Проходят годы, десятилетия. События 1801, 1812, 1825-го все дальше, но по-прежнему злободневны, Пушкин сказал бы — «животрепещущи, как вчерашняя газета».
Вдруг, в 40-х годах французский историк Тьер публикует поражающе точные подробности гибели Павла — между прочим, не скрывая, что его информатор заимствовал сведения у Палена и Беннигсена… Только много позже догадались, что Тьер прочитал бумаги Ланжерона, того генерала, который восхищался записками Беннигсена, сам вел «журнал» и, конечно, не пропустил рассказов своего старшего друга о знаменитой ночи с 11 на 12 марта 1801 г.
Еще через 20 лет Герцен в своей Вольной типографии печатает другой замечательный рассказ, тоже записанный за Беннигсеном: как выяснилось, мемуары злого, остроумного, странного литератора пушкинской поры Александра Воейкова…

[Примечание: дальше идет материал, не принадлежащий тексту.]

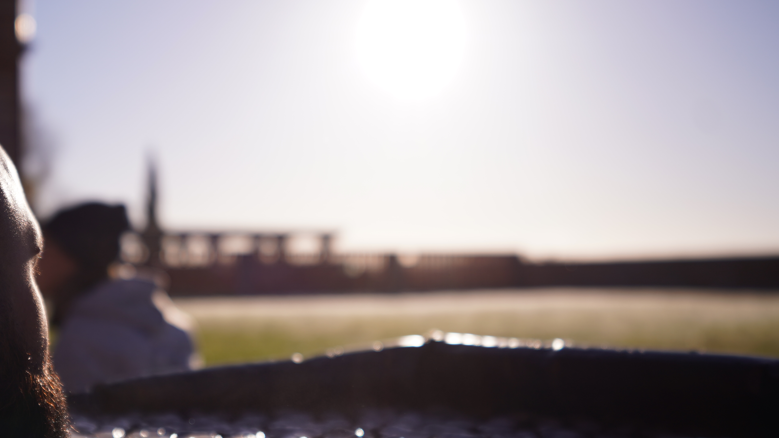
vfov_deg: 21.0
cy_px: 294
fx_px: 1177
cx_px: 196
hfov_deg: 35.8
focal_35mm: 57
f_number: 2.8
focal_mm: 35
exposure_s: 1/3200
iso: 100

Наконец, в Германии маститый историк, знаток России (некогда служивший в прусском посольстве в Петербурге) Теодор фон Бернгарди, рассуждая о разных делах, связанных с гибелью Павла, как бы вскользь замечает, что об этом «нет никаких подробностей ни в рукописных воспоминаниях Беннигсена, ни в заметках других осведомленных участников»[179].
Таким образом, вместе с рассказами слышавших появляются впечатления читавших…

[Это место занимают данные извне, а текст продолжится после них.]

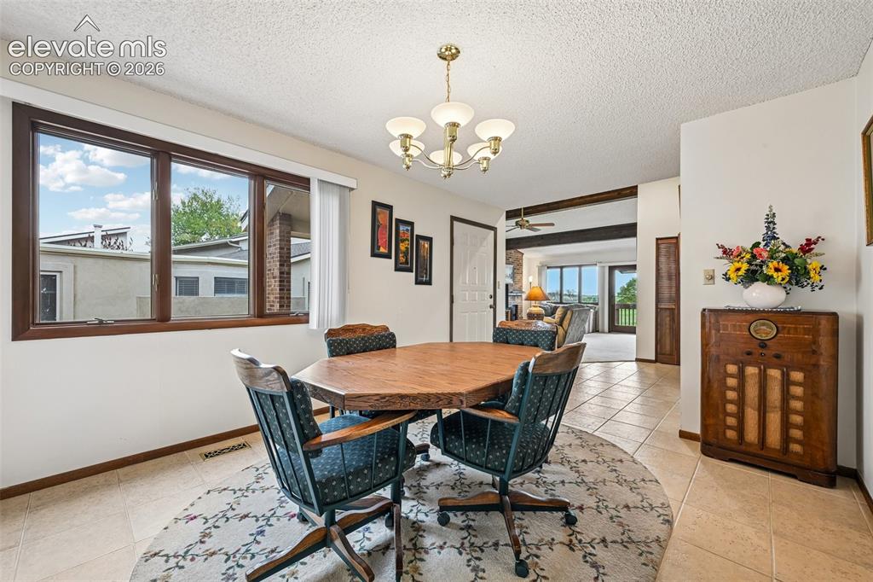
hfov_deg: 104.3
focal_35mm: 14
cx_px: 436
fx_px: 339
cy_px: 291
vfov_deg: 81.2
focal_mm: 14
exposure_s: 1/15
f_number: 11
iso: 360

Когда же через 50 лет после кончины Беннигсена воскресла надежда — прочесть, наконец, те злополучные записки, — возникло, как помним, разномыслие: где они находятся, в Ганновере у потомков или в России; в семейном архиве в Бантельне или в Государственном архиве в Петербурге?

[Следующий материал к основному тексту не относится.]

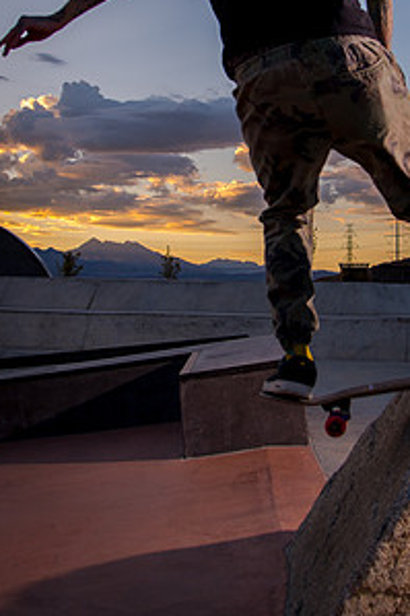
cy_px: 190
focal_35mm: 56
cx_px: 252
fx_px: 958
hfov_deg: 24.1
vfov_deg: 35.2
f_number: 4
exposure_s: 1/800
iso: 250
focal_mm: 24
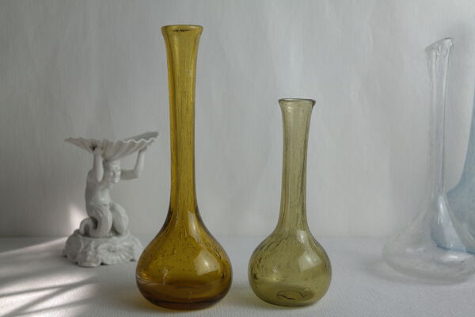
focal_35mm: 53
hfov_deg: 37.5
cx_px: 238
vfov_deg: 25.5
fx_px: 699
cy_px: 158
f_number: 4.5
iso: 200
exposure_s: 1/100
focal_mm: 35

Однако «длинный Кассиус» обманул и пожелал явиться потомкам из третьего потаенного места.
Сорок два письма
Открыватель — дотошный чиновник государственной канцелярии Петр Михайлович Майков (родственник знаменитого поэта).
Время действия — 90-е годы прошлого столетия.
Место — семейный архив обширной фамилии Фоков; уже одним этим сказано многое. Борис Александрович Фок и его родня — внуки и правнуки того генерал-майора, который почти всю жизнь дружил с Беннигсеном.
Что Леонтий Леонтьевич отправлял письма-мемуары А. Б. Фоку, было смутно известно и прежде. Но что письма сохранялись в семье адресата почти столетие спустя — вот это была неожиданность.
Отчего же семья Фок раньше не обнародовала важных бумаг? Скорее всего потому, что автор их не был в большой чести у российских историков: во-первых, из-за щекотливой «непечатной» темы о Павле I; во-вторых, из-за устойчивой репутации интригана, мешавшего Кутузову…
Слишком близко все было, и многие из живых свидетелей могли начать нежелательную для письмовладельцев дискуссию.